This serves as a quick-start for ASP (Automatic SParsity), a tool that enables sparse training and inference for PyTorch models by adding 2 lines of Python.
For details on "Channel Permutations for N:M Sparsity," please see the permutation_tests directory.
from apex.contrib.sparsity import ASP
Apart from the import statement, it is sufficient to add just the following line of code before the training phase to augment the model and the optimizer for sparse training/inference:
ASP.prune_trained_model(model, optimizer)
In the context of a typical PyTorch training loop, it might look like this:
ASP.prune_trained_model(model, optimizer)
x, y = DataLoader(args)
for epoch in range(epochs):
y_pred = model(x)
loss = loss_function(y_pred, y)
loss.backward()
optimizer.step()
torch.save(...)
The prune_trained_model
step calculates the sparse mask and applies it to the weights. This is done once, i.e., sparse locations in the weights matrix remain fixed after this step.
The following approach serves as a guiding example on how to generate a pruned model that can use Sparse Tensor Cores in the NVIDIA Ampere Architecture. This approach generates a model for deployment, i.e. inference mode.
(1) Given a fully trained (dense) network, prune parameter values in a 2:4 sparse pattern.
(2) Fine-tune the pruned model with optimization method and hyper-parameters (learning-rate, schedule, number of epochs, etc.) exactly as those used to obtain the trained model.
(3) (If required) Quantize the model.
In code, below is a sketch on how to use ASP for this approach (steps 1 and 2 above).
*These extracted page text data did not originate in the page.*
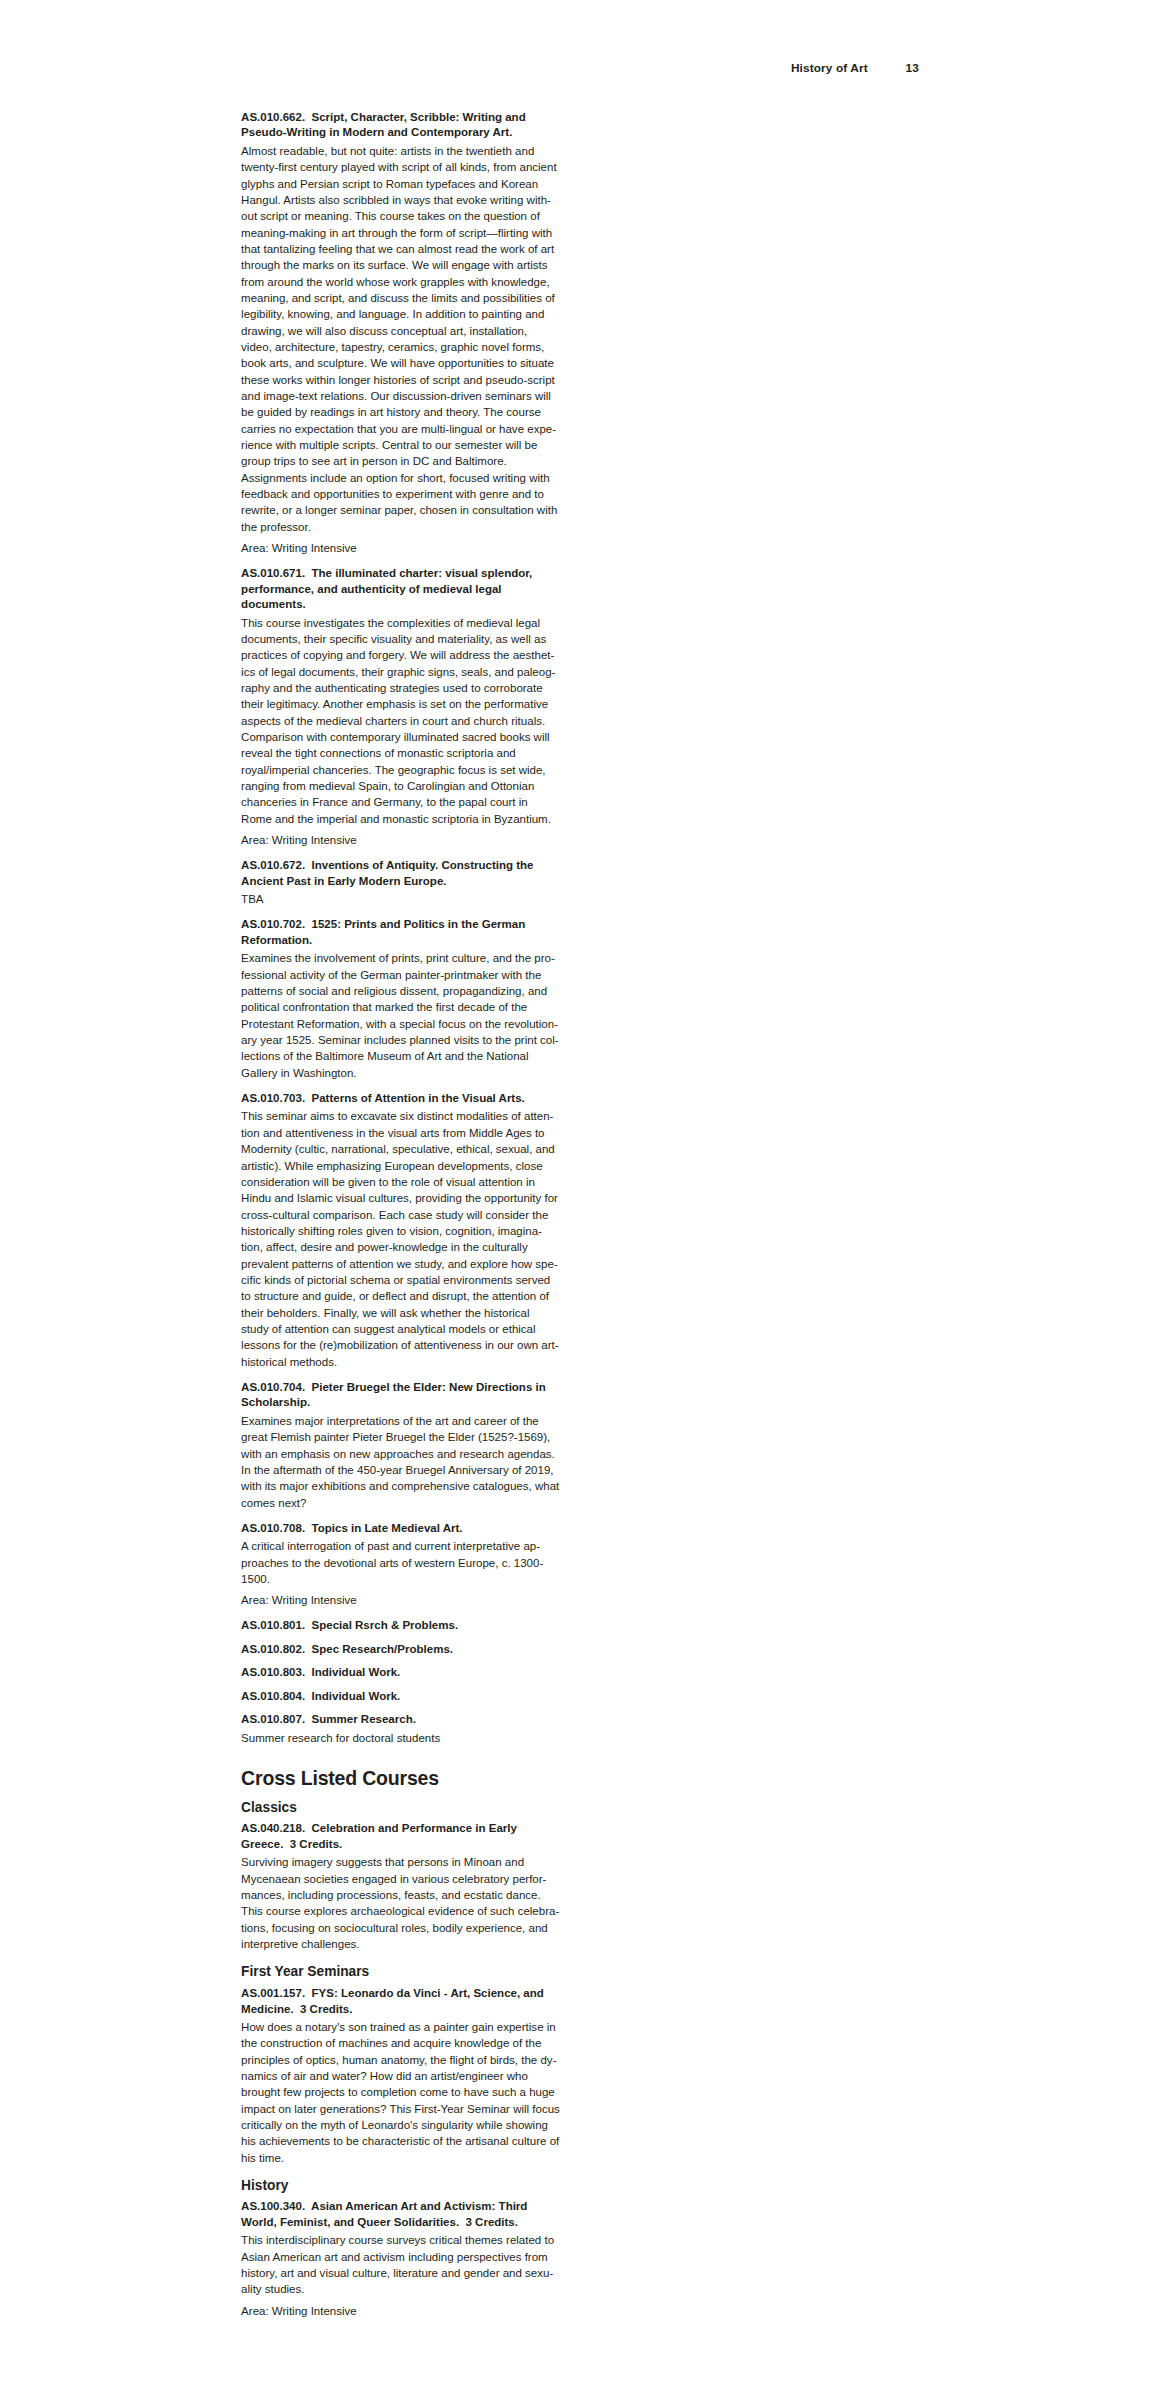History of Art 13
AS.010.662. Script, Character, Scribble: Writing and Pseudo-Writing in Modern and Contemporary Art.
Almost readable, but not quite: artists in the twentieth and twenty-first century played with script of all kinds, from ancient glyphs and Persian script to Roman typefaces and Korean Hangul. Artists also scribbled in ways that evoke writing without script or meaning. This course takes on the question of meaning-making in art through the form of script—flirting with that tantalizing feeling that we can almost read the work of art through the marks on its surface. We will engage with artists from around the world whose work grapples with knowledge, meaning, and script, and discuss the limits and possibilities of legibility, knowing, and language. In addition to painting and drawing, we will also discuss conceptual art, installation, video, architecture, tapestry, ceramics, graphic novel forms, book arts, and sculpture. We will have opportunities to situate these works within longer histories of script and pseudo-script and image-text relations. Our discussion-driven seminars will be guided by readings in art history and theory. The course carries no expectation that you are multi-lingual or have experience with multiple scripts. Central to our semester will be group trips to see art in person in DC and Baltimore. Assignments include an option for short, focused writing with feedback and opportunities to experiment with genre and to rewrite, or a longer seminar paper, chosen in consultation with the professor.
Area: Writing Intensive
AS.010.671. The illuminated charter: visual splendor, performance, and authenticity of medieval legal documents.
This course investigates the complexities of medieval legal documents, their specific visuality and materiality, as well as practices of copying and forgery. We will address the aesthetics of legal documents, their graphic signs, seals, and paleography and the authenticating strategies used to corroborate their legitimacy. Another emphasis is set on the performative aspects of the medieval charters in court and church rituals. Comparison with contemporary illuminated sacred books will reveal the tight connections of monastic scriptoria and royal/imperial chanceries. The geographic focus is set wide, ranging from medieval Spain, to Carolingian and Ottonian chanceries in France and Germany, to the papal court in Rome and the imperial and monastic scriptoria in Byzantium.
Area: Writing Intensive
AS.010.672. Inventions of Antiquity. Constructing the Ancient Past in Early Modern Europe.
TBA
AS.010.702. 1525: Prints and Politics in the German Reformation.
Examines the involvement of prints, print culture, and the professional activity of the German painter-printmaker with the patterns of social and religious dissent, propagandizing, and political confrontation that marked the first decade of the Protestant Reformation, with a special focus on the revolutionary year 1525. Seminar includes planned visits to the print collections of the Baltimore Museum of Art and the National Gallery in Washington.
AS.010.703. Patterns of Attention in the Visual Arts.
This seminar aims to excavate six distinct modalities of attention and attentiveness in the visual arts from Middle Ages to Modernity (cultic, narrational, speculative, ethical, sexual, and artistic). While emphasizing European developments, close consideration will be given to the role of visual attention in Hindu and Islamic visual cultures, providing the opportunity for cross-cultural comparison. Each case study will consider the historically shifting roles given to vision, cognition, imagination, affect, desire and power-knowledge in the culturally prevalent patterns of attention we study, and explore how specific kinds of pictorial schema or spatial environments served to structure and guide, or deflect and disrupt, the attention of their beholders. Finally, we will ask whether the historical study of attention can suggest analytical models or ethical lessons for the (re)mobilization of attentiveness in our own art-historical methods.
AS.010.704. Pieter Bruegel the Elder: New Directions in Scholarship.
Examines major interpretations of the art and career of the great Flemish painter Pieter Bruegel the Elder (1525?-1569), with an emphasis on new approaches and research agendas. In the aftermath of the 450-year Bruegel Anniversary of 2019, with its major exhibitions and comprehensive catalogues, what comes next?
AS.010.708. Topics in Late Medieval Art.
A critical interrogation of past and current interpretative approaches to the devotional arts of western Europe, c. 1300-1500.
Area: Writing Intensive
AS.010.801. Special Rsrch & Problems.
AS.010.802. Spec Research/Problems.
AS.010.803. Individual Work.
AS.010.804. Individual Work.
AS.010.807. Summer Research.
Summer research for doctoral students
Cross Listed Courses
Classics
AS.040.218. Celebration and Performance in Early Greece. 3 Credits.
Surviving imagery suggests that persons in Minoan and Mycenaean societies engaged in various celebratory performances, including processions, feasts, and ecstatic dance. This course explores archaeological evidence of such celebrations, focusing on sociocultural roles, bodily experience, and interpretive challenges.
First Year Seminars
AS.001.157. FYS: Leonardo da Vinci - Art, Science, and Medicine. 3 Credits.
How does a notary's son trained as a painter gain expertise in the construction of machines and acquire knowledge of the principles of optics, human anatomy, the flight of birds, the dynamics of air and water? How did an artist/engineer who brought few projects to completion come to have such a huge impact on later generations? This First-Year Seminar will focus critically on the myth of Leonardo's singularity while showing his achievements to be characteristic of the artisanal culture of his time.
History
AS.100.340. Asian American Art and Activism: Third World, Feminist, and Queer Solidarities. 3 Credits.
This interdisciplinary course surveys critical themes related to Asian American art and activism including perspectives from history, art and visual culture, literature and gender and sexuality studies.
Area: Writing Intensive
model = define_model(..., pretrained=True) # define model architecture and load parameter tensors with trained values (by reading a trained checkpoint)
criterion = ... # compare ground truth with model predition; use the same criterion as used to generate the dense trained model
optimizer = ... # optimize model parameters; use the same optimizer as used to generate the dense trained model
lr_scheduler = ... # learning rate scheduler; use the same schedule as used to generate the dense trained model
from apex.contrib.sparsity import ASP
ASP.prune_trained_model(model, optimizer) #pruned a trained model
x, y = DataLoader(args)
for epoch in range(epochs): # train the pruned model for the same number of epochs as used to generate the dense trained model
y_pred = model(x)
loss = criterion(y_pred, y)
lr_scheduler.step()
loss.backward()
optimizer.step()
torch.save(...) # saves the pruned checkpoint with sparsity masks
If your goal is to easily perpare a network for accelerated inference, please follow the recipe above. However, ASP can also be used to perform experiments in advanced techniques like training with sparsity from initialization. For example, in order to recompute the sparse mask in between training steps, use the following method:
ASP.compute_sparse_masks()
A more thorough example can be found in ./test/toy_problem.py
.
We introduce channel permutations as an advanced method to maximize the accuracy of structured sparse networks. By permuting weight matrices along their channel dimension and adjusting the surrounding layers appropriately, we demonstrate accuracy recovery for even small, parameter-efficient networks, without affecting inference run-time.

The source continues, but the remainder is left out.